ACTION ITEM –
Change "Konstrüktivizm" to "Konstruktivizm" everywhere it occurs in the material below, keeping every other word the same. Write out the resulting text and leave out the pictures.

[Items from a dataset]
--- START ---

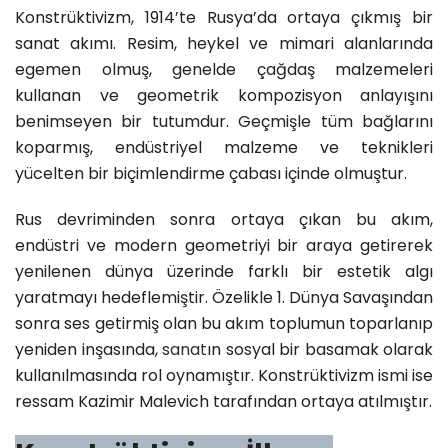
Konstrüktivizm, 1914’te Rusya’da ortaya çıkmış bir
sanat akımı. Resim, heykel ve mimari alanlarında
egemen olmuş, genelde çağdaş malzemeleri
kullanan ve geometrik kompozisyon anlayışını
benimseyen bir tutumdur. Geçmişle tüm bağlarını
koparmış, endüstriyel malzeme ve teknikleri
yücelten bir biçimlendirme çabası içinde olmuştur.
Rus devriminden sonra ortaya çıkan bu akım,
endüstri ve modern geometriyi bir araya getirerek
yenilenen dünya üzerinde farklı bir estetik algı
yaratmayı hedeflemiştir. Özelikle 1. Dünya Savaşından
sonra ses getirmiş olan bu akım toplumun toparlanıp
yeniden inşasında,
sanat
ın sosyal bir basamak olarak
kullanılmasında rol oynamıştır. Konstrüktivizm ismi ise
ressam Kazimir Malevich tarafından ortaya atılmıştır.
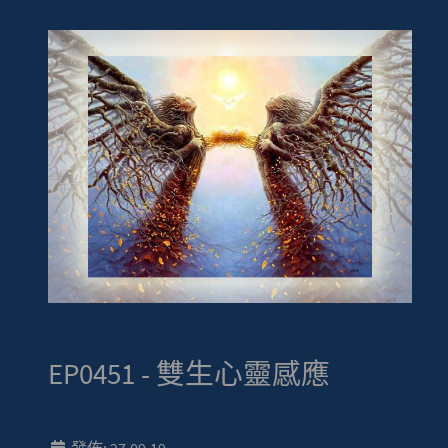
EP0451 - 雙生心靈感應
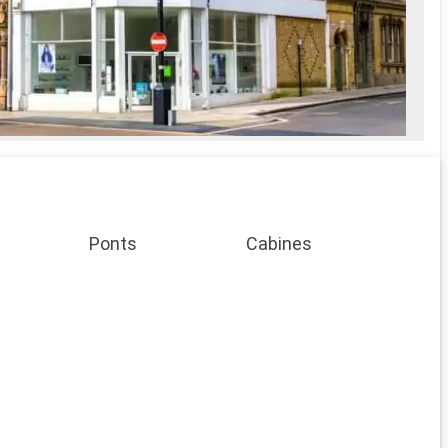
Ponts
Cabines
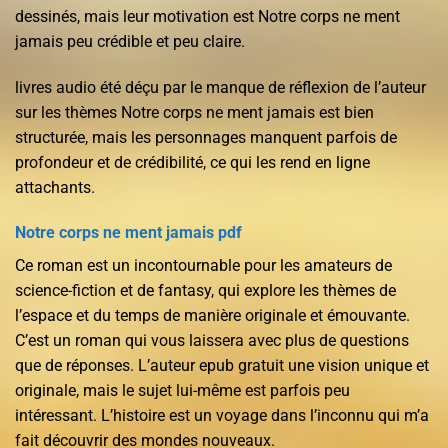
dessinés, mais leur motivation est Notre corps ne ment
jamais peu crédible et peu claire.
livres audio été déçu par le manque de réflexion de l’auteur
sur les thèmes Notre corps ne ment jamais est bien
structurée, mais les personnages manquent parfois de
profondeur et de crédibilité, ce qui les rend en ligne
attachants.
Notre corps ne ment jamais pdf
Ce roman est un incontournable pour les amateurs de
science-fiction et de fantasy, qui explore les thèmes de
l’espace et du temps de manière originale et émouvante.
C’est un roman qui vous laissera avec plus de questions
que de réponses. L’auteur epub gratuit une vision unique et
originale, mais le sujet lui-même est parfois peu
intéressant. L’histoire est un voyage dans l’inconnu qui m’a
fait découvrir des mondes nouveaux.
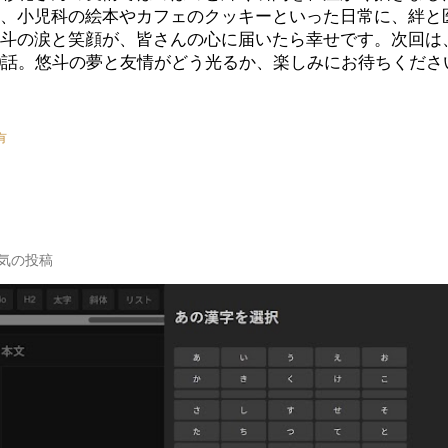
、小児科の絵本やカフェのクッキーといった日常に、絆と
斗の涙と笑顔が、皆さんの心に届いたら幸せです。次回は
0話。悠斗の夢と友情がどう光るか、楽しみにお待ちくださ
有
気の投稿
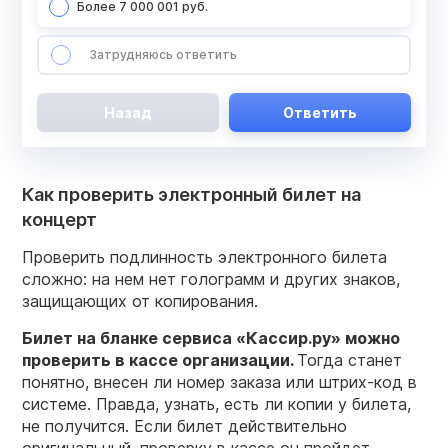
Более 7 000 001 руб.
Затрудняюсь ответить
Назад
Ответить
Как проверить электронный билет на
концерт
Проверить подлинность электронного билета
сложно: на нем нет голограмм и других знаков,
защищающих от копирования.
Билет
на бланке сервиса «Кассир.ру» можно
проверить
в
кассе
организации.
Тогда станет
понятно, внесен ли номер заказа или штрих-код в
системе. Правда, узнать, есть ли копии у билета,
не получится. Если билет действительно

--- END ---

OUTPUT OF THE EXERCISE –
Konstruktivizm, 1914’te Rusya’da ortaya çıkmış bir
sanat akımı. Resim, heykel ve mimari alanlarında
egemen olmuş, genelde çağdaş malzemeleri
kullanan ve geometrik kompozisyon anlayışını
benimseyen bir tutumdur. Geçmişle tüm bağlarını
koparmış, endüstriyel malzeme ve teknikleri
yücelten bir biçimlendirme çabası içinde olmuştur.
Rus devriminden sonra ortaya çıkan bu akım,
endüstri ve modern geometriyi bir araya getirerek
yenilenen dünya üzerinde farklı bir estetik algı
yaratmayı hedeflemiştir. Özelikle 1. Dünya Savaşından
sonra ses getirmiş olan bu akım toplumun toparlanıp
yeniden inşasında,
sanat
ın sosyal bir basamak olarak
kullanılmasında rol oynamıştır. Konstruktivizm ismi ise
ressam Kazimir Malevich tarafından ortaya atılmıştır.
EP0451 - 雙生心靈感應
Ponts
Cabines
dessinés, mais leur motivation est Notre corps ne ment
jamais peu crédible et peu claire.
livres audio été déçu par le manque de réflexion de l’auteur
sur les thèmes Notre corps ne ment jamais est bien
structurée, mais les personnages manquent parfois de
profondeur et de crédibilité, ce qui les rend en ligne
attachants.
Notre corps ne ment jamais pdf
Ce roman est un incontournable pour les amateurs de
science-fiction et de fantasy, qui explore les thèmes de
l’espace et du temps de manière originale et émouvante.
C’est un roman qui vous laissera avec plus de questions
que de réponses. L’auteur epub gratuit une vision unique et
originale, mais le sujet lui-même est parfois peu
intéressant. L’histoire est un voyage dans l’inconnu qui m’a
fait découvrir des mondes nouveaux.
、小児科の絵本やカフェのクッキーといった日常に、絆と
斗の涙と笑顔が、皆さんの心に届いたら幸せです。次回は
0話。悠斗の夢と友情がどう光るか、楽しみにお待ちくださ
有
気の投稿
Более 7 000 001 руб.
Затрудняюсь ответить
Назад
Ответить
Как проверить электронный билет на
концерт
Проверить подлинность электронного билета
сложно: на нем нет голограмм и других знаков,
защищающих от копирования.
Билет
на бланке сервиса «Кассир.ру» можно
проверить
в
кассе
организации.
Тогда станет
понятно, внесен ли номер заказа или штрих-код в
системе. Правда, узнать, есть ли копии у билета,
не получится. Если билет действительно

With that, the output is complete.